In many tropical and subtropical countries these flukes cause serious diseases;
they rarely produce disease in temperate countries, even though they are
widespread. It is estimated that 150 to 200 million people throughout the world
are afflicted with diseases caused by blood flukes. Blood flukes spend most of
their life cycle in two hosts; the adult stage is spent in a mammal, usually
humans, and the immature stages are spent in certain snails. Eggs discharged
from the host hatch into larval forms in fresh water; from the water, the
larvae, miracidia, invade the snail that acts as an intermediate host.
The larval form of the parasite undergoes partial maturation in the snail, then
escapes back into the water, as mature larvae called cercariae.
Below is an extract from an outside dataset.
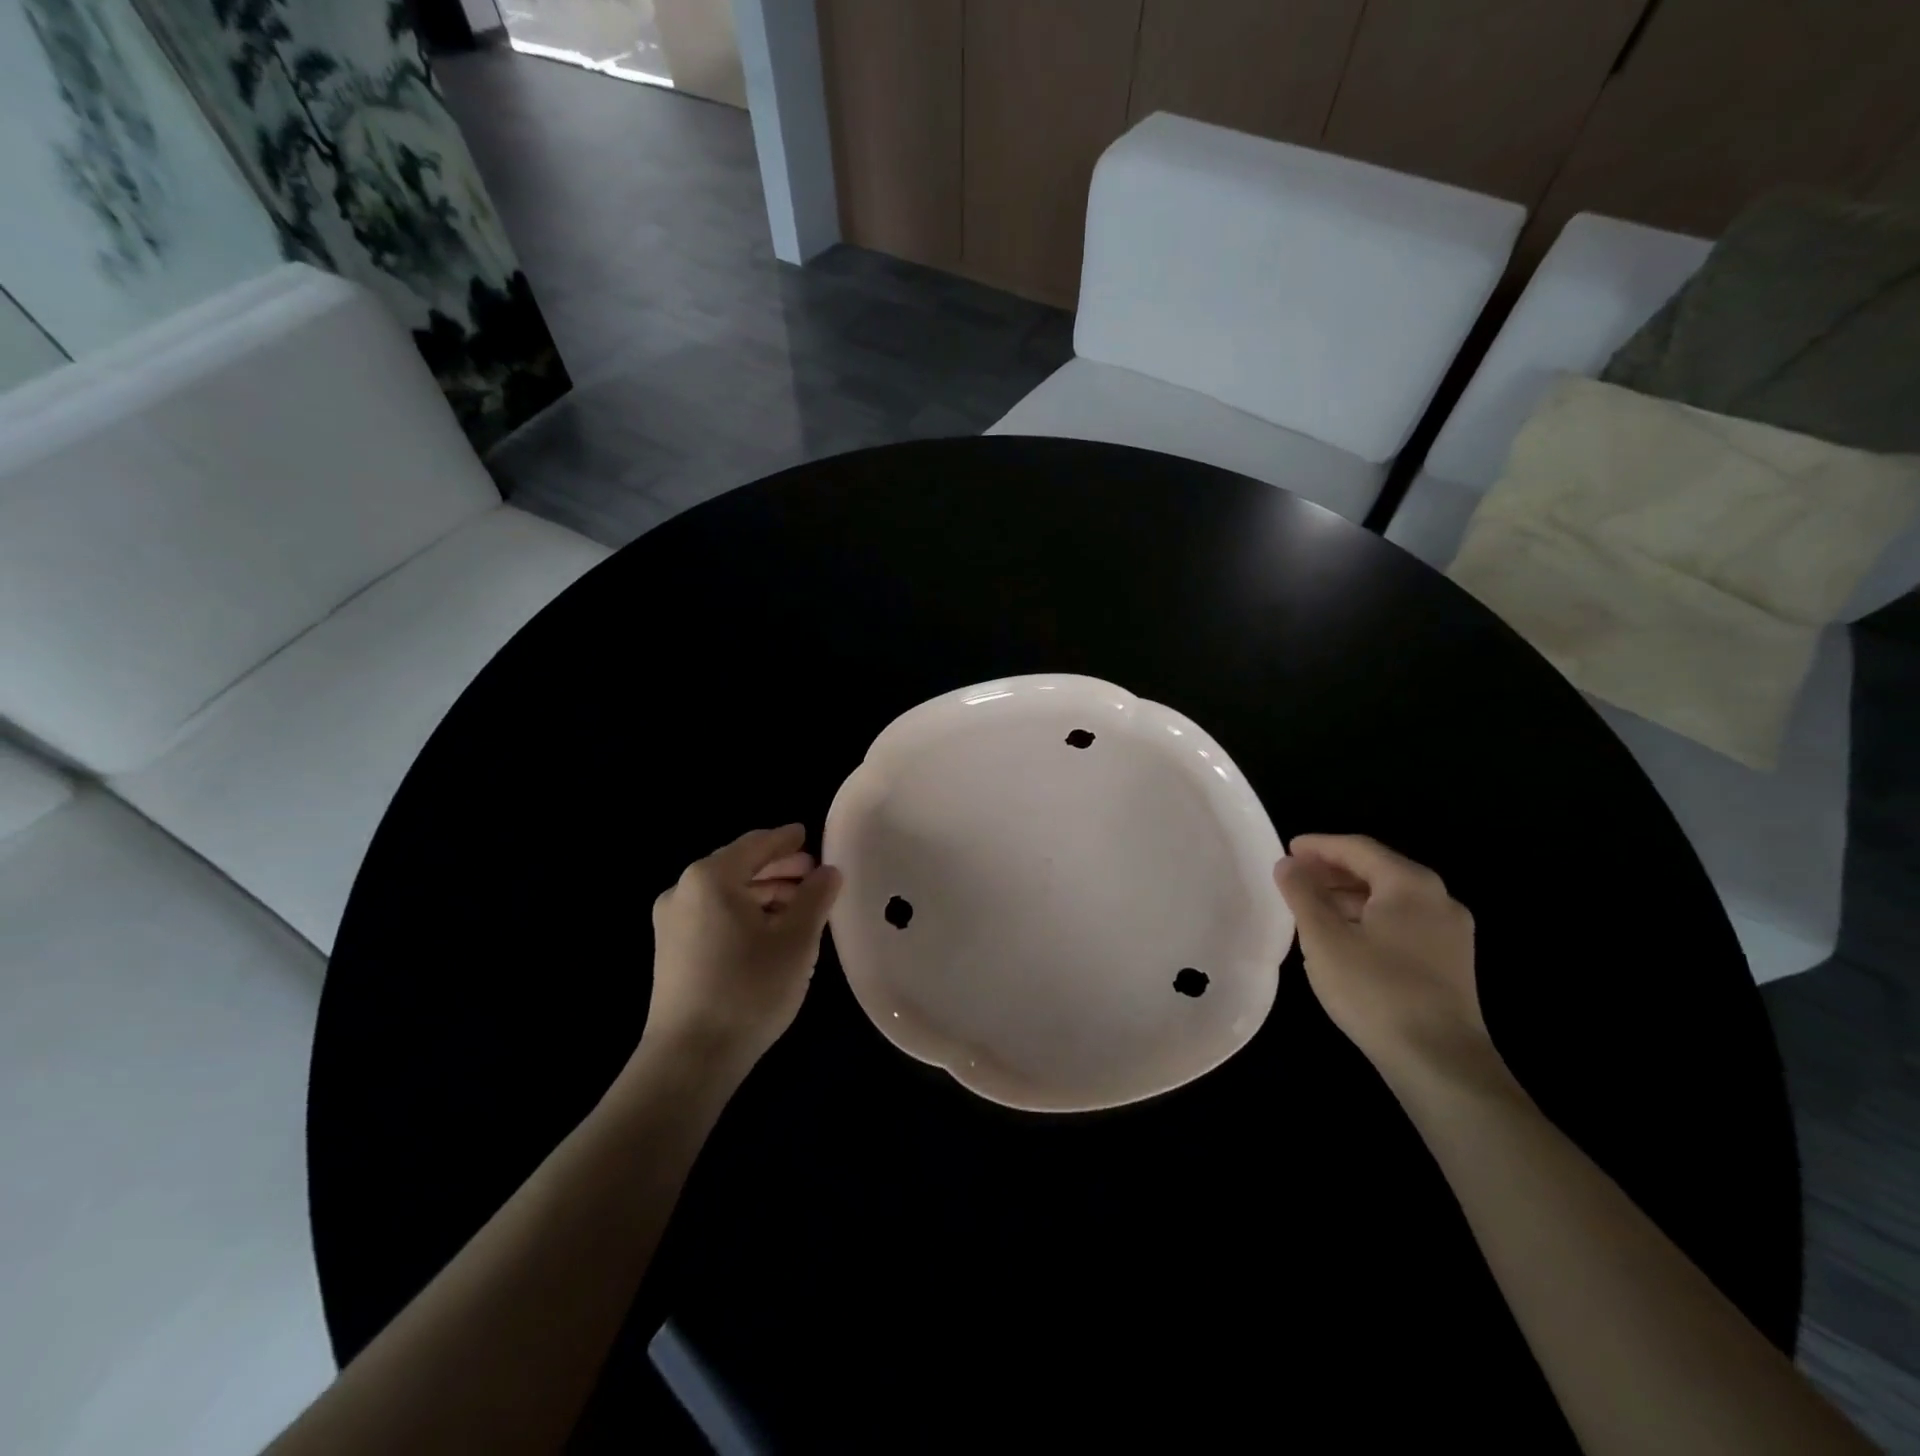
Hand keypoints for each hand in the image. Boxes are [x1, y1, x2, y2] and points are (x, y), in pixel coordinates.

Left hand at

At this
stage they penetrate the skin of the host from the water and then migrate
through the blood vessels to specific capillaries as maturation completes. There
they remain and lay eggs.
Flukes of the genus Schistosoma parasitize two hosts.
The young hatch from their eggs in rivers and lakes and enter a specific kind
of aquatic snail, where they develop into tadpolelike larva called cercariae.
When the cercariae leave the snail, they burrow through
the skin of a human
host swimming or wading in infested water. Adult flukes mature in the host’s
bloodstream and settle in the veins of the gut. Their eggs, deposited in the
lining of the human intestine and bladder, pass back into water via the
excretory system, and the cycle begins again. More than 200 million people
worldwide suffer from schistosomiasis (bilharzia), a disease characterized by
the abscesses and bleeding caused by the flukes’ infestation.